I have a 90 gallon tank, 48″ x 18″x 24″ tall with a crushed coral substratum and 150 pounds of live rock. Filtration consists of a protein skimmer and a mechanical filter with a powerhead in each corner of the tank. My current livestock includes a mandarin fish, a firefish, numerous types of snails and a few hermit crabs. For corals I have three purple ribbon gorgonians, two yellow gorgonians, Anthelia polyps, a lime green leather coral and two gold crown leathers along with a few mushrooms that have grown off the live rock.

They only thing I really feel might be troublesome are the flower anemones. When I ordered the anemones I was told they mainly feed off the zooxanthellae they have and get some of their nutrition from plankton in the water column. Although I would remove them on your recommendation that they could be harmful to the sea horses, I have touched them with my hands and they didn’t produce a sting or cause irritation but they felt “sticky”.

Are people successful in rearing fry? Can you direct me to any sites or books that would have information on rearing fry? Is it something a hobbyist should even try or can the babies survive in the tank on their own?

Thank you,

Jon K.

Jon although you may not feel anything when touching the anemones with your hands, the fact that they feel “sticky” indicates that they do indeed possess numerous stinging cells called nematocysts. These specialized cells send out harpoon-like structures when stimulated by contact. That you felt nothing with your hand is likely due to the fairly thick skin it has compared to others parts of the body making it fairly immune to the stinging cells of most anemones. Often the inside of the arm or wrist is better to use to check for stinging ability than the fingers or palms. However, if you are at all allergic to animal’s stings please DO NOT attempt this!
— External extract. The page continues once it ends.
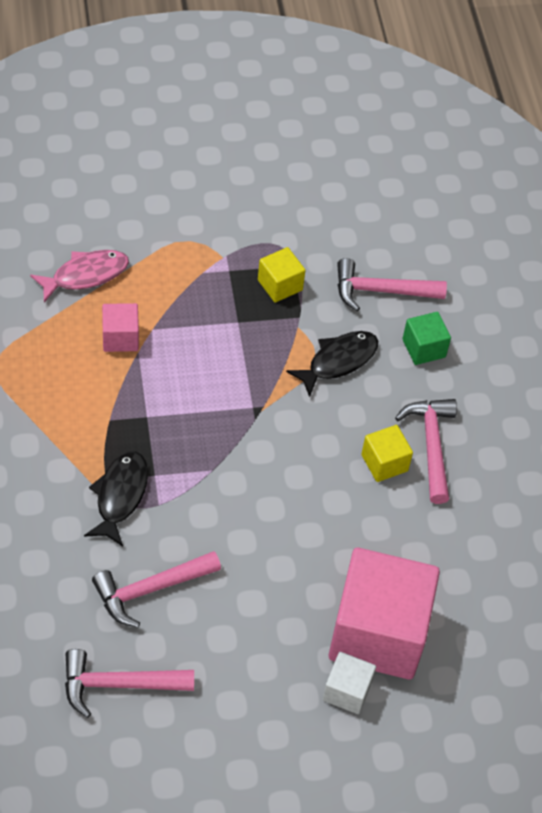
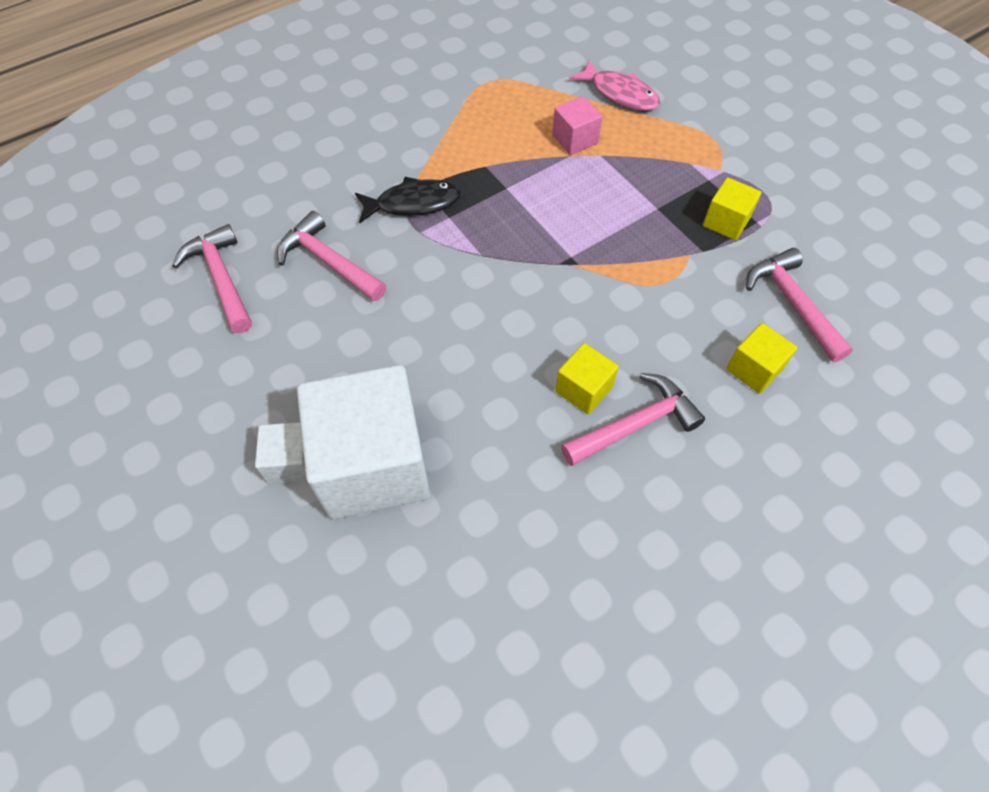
camera: 70 degrees right, 5 degrees up
(338, 361) = (676, 302): black fish -> none
(378, 633) = (373, 464): pink cube -> white cube
(424, 348) = (754, 369): green cube -> yellow cube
Without a scientific name it is difficult to know for sure what type of anemone you have. If these “flower” anemones were members of the genus Aiptasia then I would not be too concerned for the health of the sea horses. However, these anemones can over-run a reef aquarium very quickly, I have even seen them growing on sea horses, and they should be held in check. In searching the Internet for the term “flower anemone” I found two possible types it could be, Epicyctis (Phymanthus) crucifer or Actinia equina. These are very similar in appearance so it is not surprising that they could both be referred to as flower anemones; they are also commonly called rock anemones. Since they can commonly be found in seagrass beds of the Caribbean and Florida Keys, sea horses probably encounter them and should be adept at avoiding them. I would not be too concerned that the sea horses would be in danger, however, if caught in a strong current they could be pushed into one. I have kept tank-raised sea horses in a seagrass tank that contained elegans coral (Catalaphyllia) which has a much stronger sting than those anemones and did not have any problems with the sea horses coming into contact with them. If you are not willing to take the same risk, then you should remove the anemones for your own piece of mind.

Raising sea horse fry is not that difficult depending on the species and your ability to provide food. When first born, the fry need live food such as newly hatched brine shrimp. At this age they require a constant supply of live food so it is highly unlikely that any of them will be able to survive on their own without your intervention. You are off on the right track in asking for sites and books for information. I suggest doing a search on the Internet using the keywords “sea horse breeding” and you will easily get over 100 hits. As far as books go, a new book by Neil Garrick-Maidonent called Sea Horses: Conservation and Care published by TFH Publications, ISBN 1852790717, and would make an excellent first book. The other is called Sea Horses, Pipefishes and their Relatives by Rudie H. Kuiter published in 2001 and available through it is an excellent guide to sea horse ID as well as having a useful husbandry section.